> TASK LIST:
1: Do these statements agree with the Jaxtr news item below? Answer yes or no for each, and quote the deciding words from the text. (a) Jaxtr is based in Menlo Park, California. (b) Jaxtr added 12 new countries to its list of places for international calls. (c) William Stofega says big telecom has been able to innovate.
2: According to the Jaxtr news item below, how many users per day does Jaxtr say it is signing up?
3: Write out the part of the Jaxtr news item below that opens with the words "The Menlo Park, California-based" and closes with "hard lumps. U.S.".

Jaxtr
on Monday said it is signing up more than 12,000 users per day and that
it has doubled its user base to a half million registered users in the
past month.
The Menlo Park, California-based VoIP startup also said it added 18 new countries, including India and Russia, to its list of places where people can make international calls from cell phones for the price of local calls.
IDC
analyst William Stofega believes that the emergence of new players that
focus on blending VoIP into existing apps represents a changing of the
guard.
“The
legacy models are under tremendous pressure,” Mr. Stofega said. “Big
telecom has not been able to innovate thus the search for new models of
service delivery in which voice becomes more application less utility.”
Independent VoIP providers have taken some hard lumps. U.S.

> PROVIDED DATA:
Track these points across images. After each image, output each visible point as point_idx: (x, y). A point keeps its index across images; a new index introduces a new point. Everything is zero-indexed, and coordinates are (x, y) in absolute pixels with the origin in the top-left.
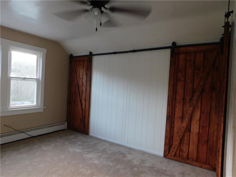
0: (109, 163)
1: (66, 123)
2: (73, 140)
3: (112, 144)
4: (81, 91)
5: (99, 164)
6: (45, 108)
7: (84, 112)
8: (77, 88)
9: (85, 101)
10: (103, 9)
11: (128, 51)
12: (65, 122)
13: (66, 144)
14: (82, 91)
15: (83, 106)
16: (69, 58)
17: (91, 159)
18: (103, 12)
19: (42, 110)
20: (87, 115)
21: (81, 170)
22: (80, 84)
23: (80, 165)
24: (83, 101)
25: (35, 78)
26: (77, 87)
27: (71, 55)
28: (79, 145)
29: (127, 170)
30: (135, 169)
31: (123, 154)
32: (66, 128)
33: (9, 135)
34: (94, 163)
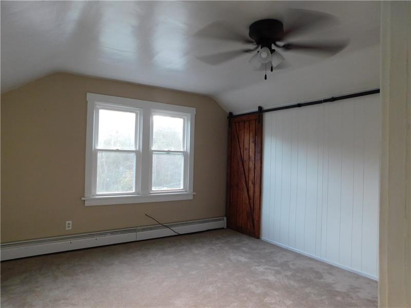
0: (292, 282)
1: (225, 218)
2: (236, 245)
3: (299, 256)
4: (246, 168)
5: (275, 281)
6: (195, 193)
7: (251, 201)
8: (240, 164)
9: (254, 184)
10: (273, 47)
11: (323, 100)
12: (223, 216)
13: (226, 248)
14: (249, 170)
15: (251, 193)
16: (228, 118)
17: (263, 273)
18: (274, 50)
19: (191, 198)
20: (257, 207)
21: (248, 286)
22: (246, 158)
23: (248, 280)
24: (251, 185)
25: (182, 150)
26: (241, 162)
27: (231, 114)
28: (244, 252)
29: (323, 298)
30: (339, 298)
31: (317, 273)
32: (225, 227)
33: (151, 229)
34: (269, 280)
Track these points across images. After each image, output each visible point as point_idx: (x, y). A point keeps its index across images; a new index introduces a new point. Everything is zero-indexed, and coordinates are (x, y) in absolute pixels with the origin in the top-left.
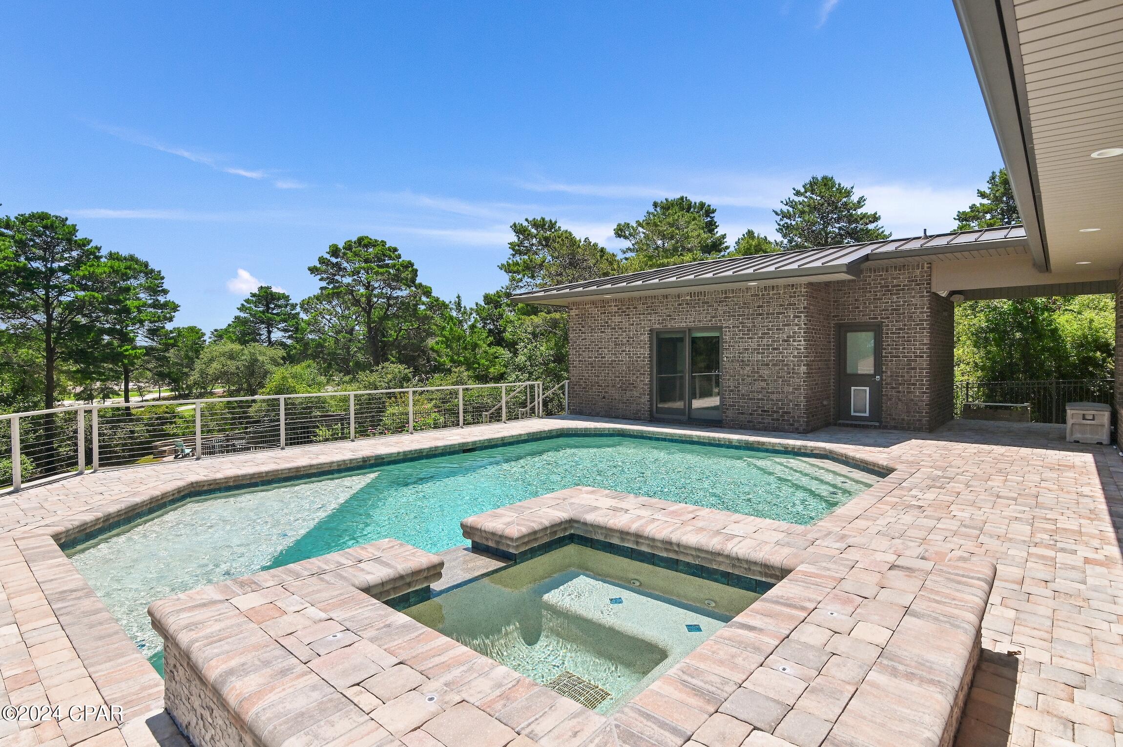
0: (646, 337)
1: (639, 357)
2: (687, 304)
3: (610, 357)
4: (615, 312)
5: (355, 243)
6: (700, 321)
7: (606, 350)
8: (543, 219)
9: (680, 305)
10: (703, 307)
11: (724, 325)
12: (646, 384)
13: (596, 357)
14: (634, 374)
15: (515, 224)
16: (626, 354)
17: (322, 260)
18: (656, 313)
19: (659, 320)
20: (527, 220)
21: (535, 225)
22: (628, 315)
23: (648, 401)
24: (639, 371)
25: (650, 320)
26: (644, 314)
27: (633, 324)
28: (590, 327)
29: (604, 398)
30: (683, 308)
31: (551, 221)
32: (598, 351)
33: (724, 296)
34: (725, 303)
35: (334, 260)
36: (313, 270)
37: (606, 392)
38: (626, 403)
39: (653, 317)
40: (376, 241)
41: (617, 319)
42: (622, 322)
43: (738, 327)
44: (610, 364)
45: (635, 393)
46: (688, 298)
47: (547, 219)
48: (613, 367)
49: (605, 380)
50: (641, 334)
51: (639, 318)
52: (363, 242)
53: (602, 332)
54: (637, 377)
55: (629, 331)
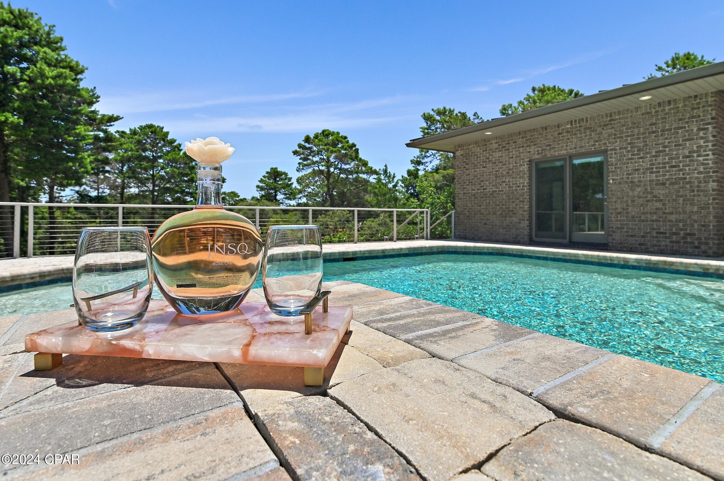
0: (525, 168)
1: (518, 186)
2: (568, 132)
3: (491, 189)
4: (496, 149)
5: (320, 134)
6: (581, 147)
7: (487, 183)
8: (445, 108)
9: (560, 134)
10: (585, 133)
11: (609, 148)
12: (526, 211)
13: (478, 190)
14: (513, 202)
15: (424, 114)
16: (506, 185)
17: (300, 146)
18: (535, 145)
19: (538, 151)
20: (433, 110)
21: (439, 113)
22: (508, 149)
23: (527, 226)
24: (518, 199)
25: (529, 152)
26: (523, 147)
27: (512, 157)
28: (473, 163)
29: (485, 224)
30: (563, 137)
31: (450, 109)
32: (480, 184)
33: (609, 119)
34: (610, 127)
35: (307, 145)
36: (295, 153)
37: (487, 219)
38: (506, 228)
39: (532, 149)
40: (333, 132)
41: (498, 154)
42: (502, 156)
43: (626, 148)
44: (491, 194)
45: (515, 219)
46: (569, 126)
47: (447, 108)
48: (494, 197)
49: (486, 209)
50: (521, 165)
51: (518, 151)
52: (326, 134)
53: (484, 167)
54: (516, 205)
55: (509, 164)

> COMPLETED EXERCISE:
1:
(a) Yes: "The Menlo Park, California-based VoIP startup"
(b) No: "it added 18 new countries"
(c) No: "Big telecom has not been able to innovate"

2: More than 12,000 users per day.

3:
The Menlo Park, California-based VoIP startup also said it added 18 new countries, including India and Russia, to its list of places where people can make international calls from cell phones for the price of local calls.
IDC
analyst William Stofega believes that the emergence of new players that
focus on blending VoIP into existing apps represents a changing of the
guard.
“The
legacy models are under tremendous pressure,” Mr. Stofega said. “Big
telecom has not been able to innovate thus the search for new models of
service delivery in which voice becomes more application less utility.”
Independent VoIP providers have taken some hard lumps. U.S.